Hätte die Bundespolizei die Bluttat verhindern können, wie Regierungen in Deutschland und Mexiko behaupten? Nein, sagt die Deutsche Menschenrechtskoordination Mexiko, ein Zusammenschluss mehrerer Menschenrechts- und Entwicklungsorganisationen. Es sei eine irreführende Behauptung, dass die Probleme bei der örtlichen Polizei lägen, heißt es in einem Aufruf, den inzwischen gut 6.000 Menschen unterzeichnet haben: "Die mexikanische Bundespolizei ist – wie Belege von Amnesty International zeigen – an den oben genannten Verbrechen beteiligt."

Auch der US-Jurist und Mexiko-Experte John M. Ackermann widerspricht der Bundesregierung. Außenpolitische Entscheidungen sollten sich nicht vom naiven Glauben leiten lassen, der Präsident werde den guten Willen, den er da zeigt, auch in die Tat umsetzen, schrieb er unlängst in der Süddeutschen Zeitung: "Sie sollte sich an dem orientieren, was tatsächlich in Mexiko geschieht."

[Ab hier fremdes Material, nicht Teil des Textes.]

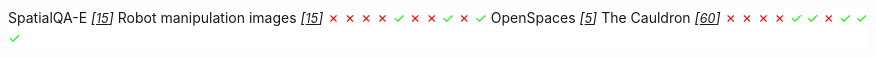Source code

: </tr>
<tr class="ltx_tr" id="S1.T1.2.1.5">
<td class="ltx_td ltx_align_left" id="S1.T1.2.1.5.1">SpatialQA-E <cite class="ltx_cite ltx_citemacro_cite">[<a class="ltx_ref" href="https://arxiv.org/html/2503.13111v1#bib.bib15" title=""><span class="ltx_text" style="font-size:90%;">15</span></a>]</cite>
</td>
<td class="ltx_td ltx_align_left ltx_border_r" id="S1.T1.2.1.5.2">Robot manipulation images <cite class="ltx_cite ltx_citemacro_cite">[<a class="ltx_ref" href="https://arxiv.org/html/2503.13111v1#bib.bib15" title=""><span class="ltx_text" style="font-size:90%;">15</span></a>]</cite>
</td>
<td class="ltx_td ltx_align_center" id="S1.T1.2.1.5.3"><span class="ltx_text" id="S1.T1.2.1.5.3.1" style="color:#FF0000;">✗</span></td>
<td class="ltx_td ltx_align_center" id="S1.T1.2.1.5.4"><span class="ltx_text" id="S1.T1.2.1.5.4.1" style="color:#FF0000;">✗</span></td>
<td class="ltx_td ltx_align_center" id="S1.T1.2.1.5.5"><span class="ltx_text" id="S1.T1.2.1.5.5.1" style="color:#FF0000;">✗</span></td>
<td class="ltx_td ltx_align_center" id="S1.T1.2.1.5.6"><span class="ltx_text" id="S1.T1.2.1.5.6.1" style="color:#FF0000;">✗</span></td>
<td class="ltx_td ltx_align_center" id="S1.T1.2.1.5.7"><span class="ltx_text" id="S1.T1.2.1.5.7.1" style="color:#00FF00;">✓</span></td>
<td class="ltx_td ltx_align_center" id="S1.T1.2.1.5.8"><span class="ltx_text" id="S1.T1.2.1.5.8.1" style="color:#FF0000;">✗</span></td>
<td class="ltx_td ltx_align_center" id="S1.T1.2.1.5.9"><span class="ltx_text" id="S1.T1.2.1.5.9.1" style="color:#FF0000;">✗</span></td>
<td class="ltx_td ltx_align_center" id="S1.T1.2.1.5.10"><span class="ltx_text" id="S1.T1.2.1.5.10.1" style="color:#00FF00;">✓</span></td>
<td class="ltx_td ltx_align_center" id="S1.T1.2.1.5.11"><span class="ltx_text" id="S1.T1.2.1.5.11.1" style="color:#FF0000;">✗</span></td>
<td class="ltx_td ltx_align_center" id="S1.T1.2.1.5.12"><span class="ltx_text" id="S1.T1.2.1.5.12.1" style="color:#00FF00;">✓</span></td>
</tr>
<tr class="ltx_tr" id="S1.T1.2.1.6">
<td class="ltx_td ltx_align_left" id="S1.T1.2.1.6.1">OpenSpaces <cite class="ltx_cite ltx_citemacro_cite">[<a class="ltx_ref" href="https://arxiv.org/html/2503.13111v1#bib.bib5" title=""><span class="ltx_text" style="font-size:90%;">5</span></a>]</cite>
</td>
<td class="ltx_td ltx_align_left ltx_border_r" id="S1.T1.2.1.6.2">The Cauldron <cite class="ltx_cite ltx_citemacro_cite">[<a class="ltx_ref" href="https://arxiv.org/html/2503.13111v1#bib.bib60" title=""><span class="ltx_text" style="font-size:90%;">60</span></a>]</cite>
</td>
<td class="ltx_td ltx_align_center" id="S1.T1.2.1.6.3"><span class="ltx_text" id="S1.T1.2.1.6.3.1" style="color:#FF0000;">✗</span></td>
<td class="ltx_td ltx_align_center" id="S1.T1.2.1.6.4"><span class="ltx_text" id="S1.T1.2.1.6.4.1" style="color:#FF0000;">✗</span></td>
<td class="ltx_td ltx_align_center" id="S1.T1.2.1.6.5"><span class="ltx_text" id="S1.T1.2.1.6.5.1" style="color:#FF0000;">✗</span></td>
<td class="ltx_td ltx_align_center" id="S1.T1.2.1.6.6"><span class="ltx_text" id="S1.T1.2.1.6.6.1" style="color:#FF0000;">✗</span></td>
<td class="ltx_td ltx_align_center" id="S1.T1.2.1.6.7"><span class="ltx_text" id="S1.T1.2.1.6.7.1" style="color:#00FF00;">✓</span></td>
<td class="ltx_td ltx_align_center" id="S1.T1.2.1.6.8"><span class="ltx_text" id="S1.T1.2.1.6.8.1" style="color:#00FF00;">✓</span></td>
<td class="ltx_td ltx_align_center" id="S1.T1.2.1.6.9"><span class="ltx_text" id="S1.T1.2.1.6.9.1" style="color:#FF0000;">✗</span></td>
<td class="ltx_td ltx_align_center" id="S1.T1.2.1.6.10"><span class="ltx_text" id="S1.T1.2.1.6.10.1" style="color:#00FF00;">✓</span></td>
<td class="ltx_td ltx_align_center" id="S1.T1.2.1.6.11"><span class="ltx_text" id="S1.T1.2.1.6.11.1" style="color:#00FF00;">✓</span></td>
<td class="ltx_td ltx_align_center" id="S1.T1.2.1.6.12"><span class="ltx_text" id="S1.T1.2.1.6.12.1" style="color:#00FF00;">✓</span></td>
</tr>
<tr class="ltx_tr" id="S1.T1.2.1.7">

Die Vorsitzende der deutschen Sektion von Amnesty International Selmin Çaliskan bekräftigte: "Wie auch Amnesty-Recherchen zeigen, sind Korruption, Folter und Zusammenarbeit mit kriminellen Strukturen tief verwurzelt – und zwar auf allen Ebenen: von der Politik über lokale und föderale Polizeibehörden bis hin zur mexikanischen Armee." Die Diskussion wird für die Bundesregierung zunehmend zu einem Problem. Nach mehreren Debatten im Bundestag wollen die Oppositionsparteien – Linke und Grüne – mehrere Anträge einbringen, um die geplante Zusammenarbeit doch noch zu stoppen.